Monsieur le président, madame la ministre, monsieur le secrétaire d’État, mes chers collègues, le 13 juin dernier, dans sa déclaration de politique générale devant notre Haute Assemblée, le Premier ministre, M. Édouard Philippe, avait annoncé que ce PLFSS serait « une première étape » de la grande réforme de la prise en charge du grand âge, elle-même « grand marqueur social » du quinquennat.

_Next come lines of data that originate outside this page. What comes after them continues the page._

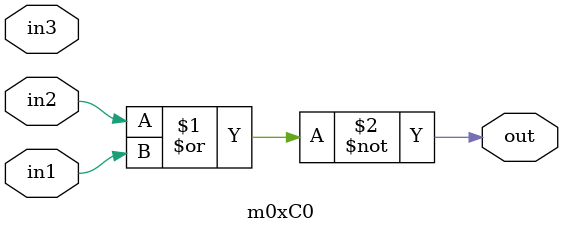
<source format=v>
module m0xC0 (input in2, in1, in3, output out);


	nor (out, in2, in1);

endmodule

</source>
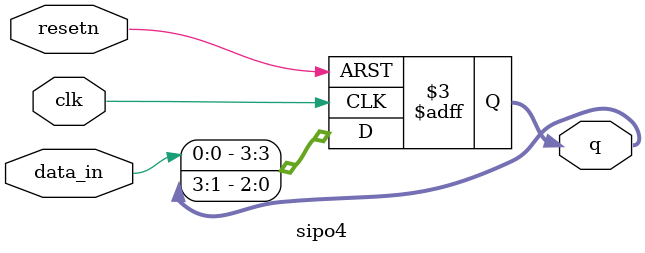
<source format=v>
`timescale 1ns / 1ps
module sipo4(clk, resetn, data_in, q);
	input clk, resetn;
	input data_in;
	output reg [3:0] q;
	
	always @ (negedge resetn or posedge clk) begin
		if(~resetn)
			q <= 4'b0000;
		else begin
			q[2:0] <= q[3:1];
			q[3] <= data_in;
		end
	end
	
endmodule

</source>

La volonté politique est manifeste. Elle est en outre soutenue par la société civile et alimentée par les réflexions de l’administration. La mission confiée à Mme Myriam El Khomri sur l’attractivité des métiers du grand âge vient de rendre ses conclusions ; elles se situent dans la lignée du rapport rendu par M. Dominique Libault en conclusion de la concertation « Grand âge et autonomie », rapport qui avait été unanimement salué en mars dernier.
Or les unanimités sont souvent louches et inquiétantes. Ce n’est pas que les préconisations du rapport Libault soient contestables. Au contraire ! Nous en approuvons largement les grandes orientations, comme la nécessité du virage domiciliaire, la baisse du reste à charge ou la hausse du taux d’encadrement des établissements d’hébergement pour personnes âgées dépendantes (Ehpad). D’ailleurs, nous avions déjà en grande partie préconisé de telles mesures, voire voté certaines d’entre elles, comme l’indemnisation du congé de proche aidant.
Non, je crains plutôt que l’accord sur les préconisations ne soit lié au fait que l’on ne parle pas encore de l’essentiel, c’est-à-dire du financement d’une véritable politique de prise en charge des bientôt 2, 5 millions de personnes dépendantes dans notre pays.
C’est d’abord cela et, en conséquence seulement, la restructuration de l’offre de service à destination de nos concitoyens qu’il faudrait évoquer en loi de financement de la sécurité sociale. Hélas, je n’ai que cinq minutes ! Mais il paraît que nous y reviendrons bientôt.
La minceur du volet médico-social du présent projet de loi de financement de la sécurité sociale conduirait à considérer le teasing législatif comme un des beaux-arts.
Au titre de 2019, il faut, certes, saluer le renfort inédit de 130 millions d’euros pour l’Ondam médico-social, qui correspond à la sous-exécution attendue des soins de ville, même si c’est à peu près ce qui avait été gelé par précaution en début d’année, comme chaque année.
Au titre de 2020, la plupart des mesures nouvelles censées engager le virage domiciliaire sont curieusement consacrées aux établissements. Il s’agit pour l’essentiel de la poursuite de la convergence tarifaire. Un seul signal financier est envoyé aux métiers du grand âge : la revalorisation de la prime d’assistant de soins en gérontologie, pour un montant de 15 millions d’euros. Toutefois, cela ne représente en moyenne que 150 000 euros par département !
J’en viens à l’aide à domicile. L’enveloppe de 50 millions d’euros de l’an dernier est reconduite en 2020, alors que le rapport Libault estimait les besoins de l’aide à domicile à 550 millions d’euros d’ici à 2024 et qu’il faudrait environ cinq fois plus pour seulement hisser tous les professionnels du secteur au niveau du SMIC !
Je ne dirai pas grand-chose à ce stade de l’indemnisation du congé de proche aidant par une section du budget de la Caisse nationale de solidarité pour l’autonomie (CNSA), chaque année en déficit, puis par les réserves de la Caisse, et moins encore du financement des établissements médico-sociaux par le surplus du produit tiré des amendes radars avec l’abaissement de la vitesse sur les routes à 80 kilomètres par heure. Nous aurons ces débats en temps utile.
La commission des affaires sociales a émis un avis favorable à l’adoption des dispositions médico-sociales de ce PLFSS, celles-ci valant mieux qu’une absence totale de mesures. Toutefois, nous regrettons de devoir attendre la réforme promise pour travailler à clarifier les compétences, à unifier la gouvernance et le pilotage de la politique du grand âge et, surtout, à pérenniser son financement pour les générations à venir.